# Passage for review:
+-------+
Effective Travelling Guide Using Web Data Extraction Computer Science Essay

Published: Last Edited:

This essay has been submitted by a student. This is not an example of the work written by our professional essay writers.

Today the World Wide Web (WWW) has become the main source of information and data. It consists of enormous information and data as Web pages that has created a main problem of searching the required information efficiently and effectively. With the fast growth of WWW, it is realized that normal keywords based searching mechanism is inefficient. A user has to go through many numbers of Web pages trying several different queries in order to get the required knowledge. Commercial search engines are mainly concerned with response delay, which they try to keep less than two seconds and studies have shown that available search engines have less precision that is due to the unrelated Web pages in search results [1], [2].
+-------+
# Dataset:
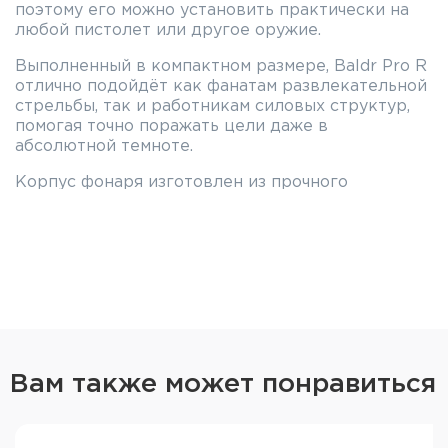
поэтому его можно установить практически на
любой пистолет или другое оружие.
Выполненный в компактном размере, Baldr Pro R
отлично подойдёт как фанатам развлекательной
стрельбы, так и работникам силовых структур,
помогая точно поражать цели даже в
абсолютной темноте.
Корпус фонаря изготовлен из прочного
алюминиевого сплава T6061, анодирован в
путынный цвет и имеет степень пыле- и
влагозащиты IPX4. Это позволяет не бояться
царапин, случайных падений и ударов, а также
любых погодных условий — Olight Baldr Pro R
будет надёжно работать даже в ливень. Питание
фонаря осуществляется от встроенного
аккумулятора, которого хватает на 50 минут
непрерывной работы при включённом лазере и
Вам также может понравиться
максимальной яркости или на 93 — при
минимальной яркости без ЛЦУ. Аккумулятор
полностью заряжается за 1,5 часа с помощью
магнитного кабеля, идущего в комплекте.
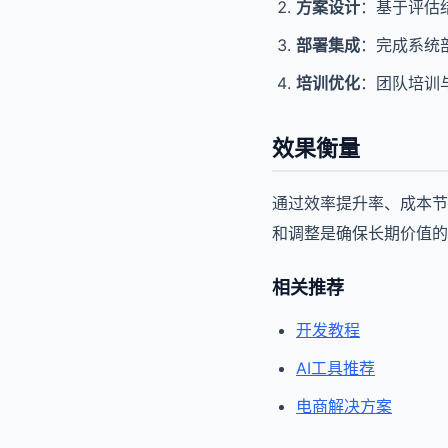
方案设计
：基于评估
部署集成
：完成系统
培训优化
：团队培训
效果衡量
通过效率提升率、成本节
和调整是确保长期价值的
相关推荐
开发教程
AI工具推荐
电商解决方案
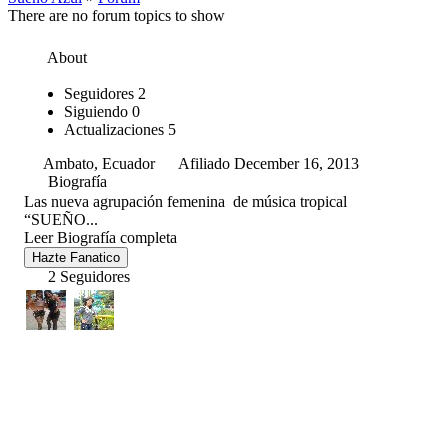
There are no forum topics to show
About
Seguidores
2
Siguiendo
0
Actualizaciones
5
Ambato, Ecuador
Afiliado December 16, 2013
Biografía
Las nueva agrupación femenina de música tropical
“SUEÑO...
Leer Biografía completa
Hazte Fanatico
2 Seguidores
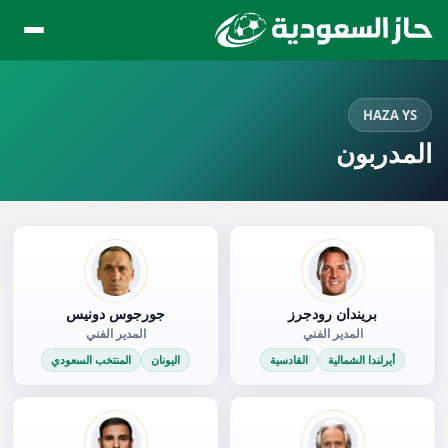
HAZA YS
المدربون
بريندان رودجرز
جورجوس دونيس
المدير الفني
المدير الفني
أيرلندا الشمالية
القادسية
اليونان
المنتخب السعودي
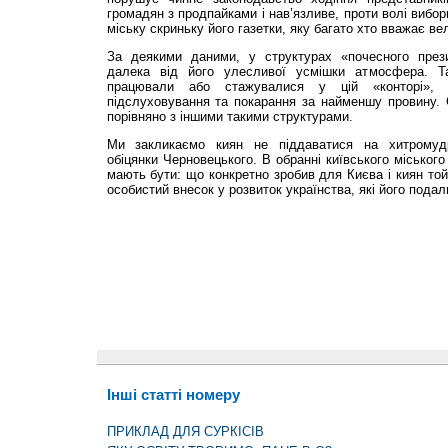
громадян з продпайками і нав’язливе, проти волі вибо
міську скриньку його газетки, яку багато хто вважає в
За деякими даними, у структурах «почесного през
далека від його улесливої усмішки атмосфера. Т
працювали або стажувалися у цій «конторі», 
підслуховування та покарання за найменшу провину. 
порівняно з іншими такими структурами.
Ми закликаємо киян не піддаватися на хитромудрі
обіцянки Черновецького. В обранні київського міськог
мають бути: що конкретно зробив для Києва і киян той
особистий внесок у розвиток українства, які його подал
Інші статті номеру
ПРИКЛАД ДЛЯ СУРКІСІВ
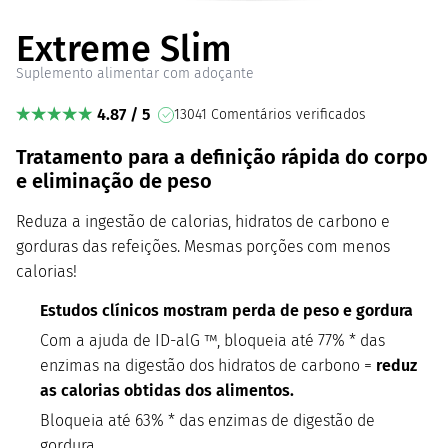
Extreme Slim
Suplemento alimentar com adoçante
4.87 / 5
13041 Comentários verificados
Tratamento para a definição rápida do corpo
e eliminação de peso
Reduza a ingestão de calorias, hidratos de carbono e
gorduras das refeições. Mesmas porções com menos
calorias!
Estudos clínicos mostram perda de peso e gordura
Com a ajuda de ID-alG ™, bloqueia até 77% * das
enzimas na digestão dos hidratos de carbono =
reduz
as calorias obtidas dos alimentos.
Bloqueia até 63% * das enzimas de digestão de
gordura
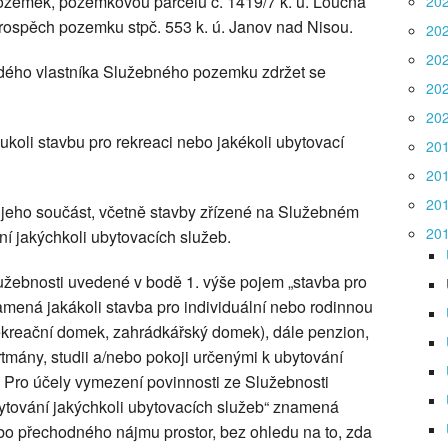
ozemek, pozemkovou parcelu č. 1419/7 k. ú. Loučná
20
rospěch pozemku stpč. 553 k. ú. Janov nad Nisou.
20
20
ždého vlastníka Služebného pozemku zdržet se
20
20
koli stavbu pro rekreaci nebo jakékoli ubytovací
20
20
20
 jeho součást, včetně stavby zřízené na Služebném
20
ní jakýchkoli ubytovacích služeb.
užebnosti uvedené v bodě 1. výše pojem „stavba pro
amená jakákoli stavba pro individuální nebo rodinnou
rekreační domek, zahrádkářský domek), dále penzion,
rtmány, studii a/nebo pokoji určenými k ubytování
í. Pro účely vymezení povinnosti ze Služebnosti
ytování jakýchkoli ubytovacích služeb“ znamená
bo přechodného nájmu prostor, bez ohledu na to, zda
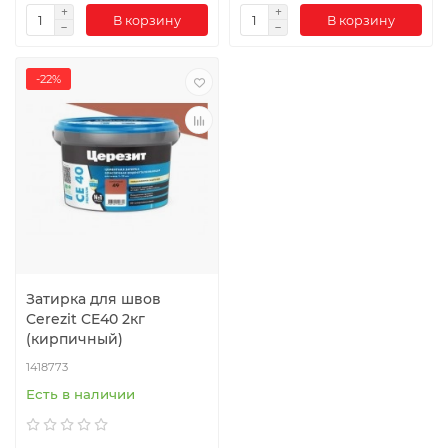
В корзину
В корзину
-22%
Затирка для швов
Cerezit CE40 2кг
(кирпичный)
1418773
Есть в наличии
+-------+
# Task to complete:
Can you carry on the essay about using web data extraction for travel guidance, starting right after its final sentence?

# Result of this task:
Apart from the above mentioned problems in general searching, there are few other specific scenarios where we can improve the Web search. If we need a summery of available information on a subject in a particular area instead of bunch of hyperlinks it is not possible in normal searching engines. And also if we need to get all subject information related to another subject in a single search without searching separately for those subjects then again it is not possible in normal search engines. For example when searching travelling information it is not possible to get tourist attractions, accommodations, possible routes and transportations details in one search once the locations are given. In situations like these the user has to take the responsibility of manipulating the normal search engine results.

There are several reasons for these problems. One is the increasing huge size of the Web. Today WWW has approximately more than 20 billion pages. Search engines are able to index only a fraction of this amount. Searching most relevant information from this huge amount is a challenging task.

Second reason is inability of understanding the meaning of Web contents by the machines since most of the Web pages are not well-structured or organized like in databases that is they are not in a machine readable format. Moreover, the way they are presented and structure is significantly different from one page to another. Therefore, automatic discovery and summarization of information is a challenging research problem.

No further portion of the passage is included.